• **Textauszug**
════════════════════

Entscheidungsstichwort (Thema)

Einkommensteuer, Lohnsteuer, Kirchensteuer

 

Leitsatz (amtlich)

Mehraufwendungen, die einem Steuerpflichtigen durch das Getrenntleben von seinem Ehegatten entstehen, können als außergewöhnliche Belastung berücksichtigt werden, auch wenn die Ehe nicht geschieden ist. Auf die Schuldfrage ist zum Nachweis der Zwangsläufigkeit in der Regel nicht einzugehen. Soweit in dem Urteil des Bundesfinanzhofs IV 616/53 U vom 22. September 1955, Slg. Bd. 61 S. 382, Bundessteuerblatt 1955 III S. 347, hinsichtlich der Aufwendungen vor der Scheidung und der Kosten des Scheidungsprozesses ein engerer Standpunkt vertreten wird, folgt ihm der erkennende Senat nicht.

 

Normenkette

EStG § 33 Abs. 1, § 33a/1

 

Tatbestand

Streitig ist die steuerliche Berücksichtigung der Unterhaltsleistungen an die getrennt lebende Ehefrau vor und nach der Scheidung sowie der Kosten der Ehescheidung als außergewöhnliche Belastung im Veranlagungszeitraum 1950.

Der Steuerpflichtige ist Steuerberater und Buchprüfer. Seine Ehe ist am 12. Juni 1950 aus seinem alleinigen Verschulden geschieden worden. Der Ehe entstammt ein Kind. Der Steuerpflichtige hatte bereits im Februar 1949 die gemeinschaftliche Wohnung verlassen. Eine gerichtliche Entscheidung über die Unterhaltszahlungen an die Ehefrau liegt nicht vor. Der Steuerpflichtige zahlte im Streitjahr 1950 auf Grund einer mündlichen Vereinbarung monatlich 300 DM, insgesamt also 3.600 DM. An Ehescheidungskosten bezahlte er 251 DM.

════════════════════

• **Zu erledigen**
1 > Beantworten Sie die folgenden Fragen anhand des Textauszugs oben:
(a) Welche Vorschriften nennt die Normenkette?
(b) An welchem Tag wurde die Ehe des Steuerpflichtigen geschieden?
(c) Wie viel zahlte der Steuerpflichtige an Ehescheidungskosten?
2 > Schreiben Sie bitte aus dem Textauszug den Abschnitt wörtlich ab, der bei „EStG § 33 Abs.“ beginnt und bei „bezahlte er 251 DM.“ endet.

• **Gegebenes Material**
════════════════════

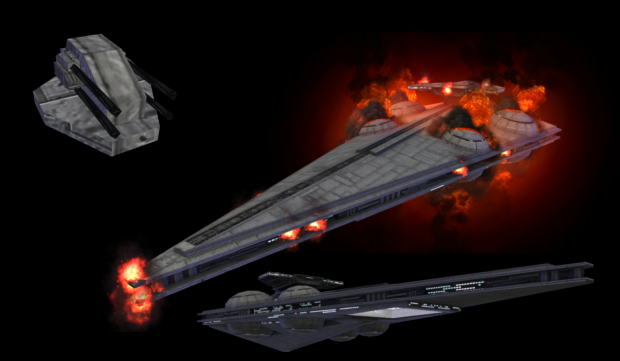
The image size is (620, 361). In order to click on mirror in this screenshot , I will do `click(396, 312)`.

════════════════════

• **Lösungen je Aufgabe**
1 >
(a) EStG § 33 Abs. 1, § 33a/1
(b) Am 12. Juni 1950.
(c) 251 DM.

2 >
EStG § 33 Abs. 1, § 33a/1

 

Tatbestand

Streitig ist die steuerliche Berücksichtigung der Unterhaltsleistungen an die getrennt lebende Ehefrau vor und nach der Scheidung sowie der Kosten der Ehescheidung als außergewöhnliche Belastung im Veranlagungszeitraum 1950.

Der Steuerpflichtige ist Steuerberater und Buchprüfer. Seine Ehe ist am 12. Juni 1950 aus seinem alleinigen Verschulden geschieden worden. Der Ehe entstammt ein Kind. Der Steuerpflichtige hatte bereits im Februar 1949 die gemeinschaftliche Wohnung verlassen. Eine gerichtliche Entscheidung über die Unterhaltszahlungen an die Ehefrau liegt nicht vor. Der Steuerpflichtige zahlte im Streitjahr 1950 auf Grund einer mündlichen Vereinbarung monatlich 300 DM, insgesamt also 3.600 DM. An Ehescheidungskosten bezahlte er 251 DM.